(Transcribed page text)
= = = =

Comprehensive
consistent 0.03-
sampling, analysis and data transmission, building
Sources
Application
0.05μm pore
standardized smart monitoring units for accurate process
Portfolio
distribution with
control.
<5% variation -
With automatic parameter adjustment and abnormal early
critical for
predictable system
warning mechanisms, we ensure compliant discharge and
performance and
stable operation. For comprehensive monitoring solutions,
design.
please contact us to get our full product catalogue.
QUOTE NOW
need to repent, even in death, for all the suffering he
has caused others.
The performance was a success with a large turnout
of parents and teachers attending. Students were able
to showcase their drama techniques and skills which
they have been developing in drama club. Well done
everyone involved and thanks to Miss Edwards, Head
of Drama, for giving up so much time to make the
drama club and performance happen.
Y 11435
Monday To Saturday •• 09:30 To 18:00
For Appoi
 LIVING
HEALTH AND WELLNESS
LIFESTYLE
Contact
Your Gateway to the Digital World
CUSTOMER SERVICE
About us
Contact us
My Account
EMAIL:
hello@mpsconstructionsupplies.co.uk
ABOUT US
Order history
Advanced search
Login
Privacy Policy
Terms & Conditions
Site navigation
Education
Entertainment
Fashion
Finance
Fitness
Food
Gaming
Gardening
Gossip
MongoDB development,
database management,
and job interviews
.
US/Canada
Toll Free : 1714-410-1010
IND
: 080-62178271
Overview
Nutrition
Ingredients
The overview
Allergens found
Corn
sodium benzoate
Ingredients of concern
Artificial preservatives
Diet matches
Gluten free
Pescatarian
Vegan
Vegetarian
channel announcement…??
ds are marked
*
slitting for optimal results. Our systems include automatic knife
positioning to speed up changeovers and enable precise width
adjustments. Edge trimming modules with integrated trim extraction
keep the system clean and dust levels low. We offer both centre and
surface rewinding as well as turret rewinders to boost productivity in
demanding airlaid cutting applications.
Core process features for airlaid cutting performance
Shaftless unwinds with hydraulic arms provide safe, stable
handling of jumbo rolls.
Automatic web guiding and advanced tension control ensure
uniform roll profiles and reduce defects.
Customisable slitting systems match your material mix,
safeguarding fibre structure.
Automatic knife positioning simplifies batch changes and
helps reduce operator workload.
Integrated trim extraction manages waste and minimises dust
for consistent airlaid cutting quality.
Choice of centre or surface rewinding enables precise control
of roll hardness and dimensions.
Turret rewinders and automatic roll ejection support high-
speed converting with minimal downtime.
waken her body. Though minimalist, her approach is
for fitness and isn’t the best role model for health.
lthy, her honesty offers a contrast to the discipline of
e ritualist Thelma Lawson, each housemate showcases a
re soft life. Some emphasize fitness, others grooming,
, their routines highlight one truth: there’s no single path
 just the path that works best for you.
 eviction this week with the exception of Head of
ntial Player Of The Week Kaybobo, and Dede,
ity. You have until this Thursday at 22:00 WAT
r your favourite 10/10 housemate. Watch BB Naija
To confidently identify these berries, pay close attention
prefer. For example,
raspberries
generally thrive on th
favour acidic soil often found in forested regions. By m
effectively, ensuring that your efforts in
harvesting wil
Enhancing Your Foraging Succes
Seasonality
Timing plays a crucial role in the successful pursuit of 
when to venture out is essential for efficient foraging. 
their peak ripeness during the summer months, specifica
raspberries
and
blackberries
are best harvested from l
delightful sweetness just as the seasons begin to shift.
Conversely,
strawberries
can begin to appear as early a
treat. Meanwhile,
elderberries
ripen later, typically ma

= = = =

### PROBLEM DETAILS:
Copy out the rows again, swapping each "drama club" for "theater club" and keeping every other word as it is.

### EXERCISE RESPONSE:
Comprehensive
consistent 0.03-
sampling, analysis and data transmission, building
Sources
Application
0.05μm pore
standardized smart monitoring units for accurate process
Portfolio
distribution with
control.
<5% variation -
With automatic parameter adjustment and abnormal early
critical for
predictable system
warning mechanisms, we ensure compliant discharge and
performance and
stable operation. For comprehensive monitoring solutions,
design.
please contact us to get our full product catalogue.
QUOTE NOW
need to repent, even in death, for all the suffering he
has caused others.
The performance was a success with a large turnout
of parents and teachers attending. Students were able
to showcase their drama techniques and skills which
they have been developing in theater club. Well done
everyone involved and thanks to Miss Edwards, Head
of Drama, for giving up so much time to make the
theater club and performance happen.
Y 11435
Monday To Saturday •• 09:30 To 18:00
For Appoi
 LIVING
HEALTH AND WELLNESS
LIFESTYLE
Contact
Your Gateway to the Digital World
CUSTOMER SERVICE
About us
Contact us
My Account
EMAIL:
hello@mpsconstructionsupplies.co.uk
ABOUT US
Order history
Advanced search
Login
Privacy Policy
Terms & Conditions
Site navigation
Education
Entertainment
Fashion
Finance
Fitness
Food
Gaming
Gardening
Gossip
MongoDB development,
database management,
and job interviews
.
US/Canada
Toll Free : 1714-410-1010
IND
: 080-62178271
Overview
Nutrition
Ingredients
The overview
Allergens found
Corn
sodium benzoate
Ingredients of concern
Artificial preservatives
Diet matches
Gluten free
Pescatarian
Vegan
Vegetarian
channel announcement…??
ds are marked
*
slitting for optimal results. Our systems include automatic knife
positioning to speed up changeovers and enable precise width
adjustments. Edge trimming modules with integrated trim extraction
keep the system clean and dust levels low. We offer both centre and
surface rewinding as well as turret rewinders to boost productivity in
demanding airlaid cutting applications.
Core process features for airlaid cutting performance
Shaftless unwinds with hydraulic arms provide safe, stable
handling of jumbo rolls.
Automatic web guiding and advanced tension control ensure
uniform roll profiles and reduce defects.
Customisable slitting systems match your material mix,
safeguarding fibre structure.
Automatic knife positioning simplifies batch changes and
helps reduce operator workload.
Integrated trim extraction manages waste and minimises dust
for consistent airlaid cutting quality.
Choice of centre or surface rewinding enables precise control
of roll hardness and dimensions.
Turret rewinders and automatic roll ejection support high-
speed converting with minimal downtime.
waken her body. Though minimalist, her approach is
for fitness and isn’t the best role model for health.
lthy, her honesty offers a contrast to the discipline of
e ritualist Thelma Lawson, each housemate showcases a
re soft life. Some emphasize fitness, others grooming,
, their routines highlight one truth: there’s no single path
 just the path that works best for you.
 eviction this week with the exception of Head of
ntial Player Of The Week Kaybobo, and Dede,
ity. You have until this Thursday at 22:00 WAT
r your favourite 10/10 housemate. Watch BB Naija
To confidently identify these berries, pay close attention
prefer. For example,
raspberries
generally thrive on th
favour acidic soil often found in forested regions. By m
effectively, ensuring that your efforts in
harvesting wil
Enhancing Your Foraging Succes
Seasonality
Timing plays a crucial role in the successful pursuit of 
when to venture out is essential for efficient foraging. 
their peak ripeness during the summer months, specifica
raspberries
and
blackberries
are best harvested from l
delightful sweetness just as the seasons begin to shift.
Conversely,
strawberries
can begin to appear as early a
treat. Meanwhile,
elderberries
ripen later, typically ma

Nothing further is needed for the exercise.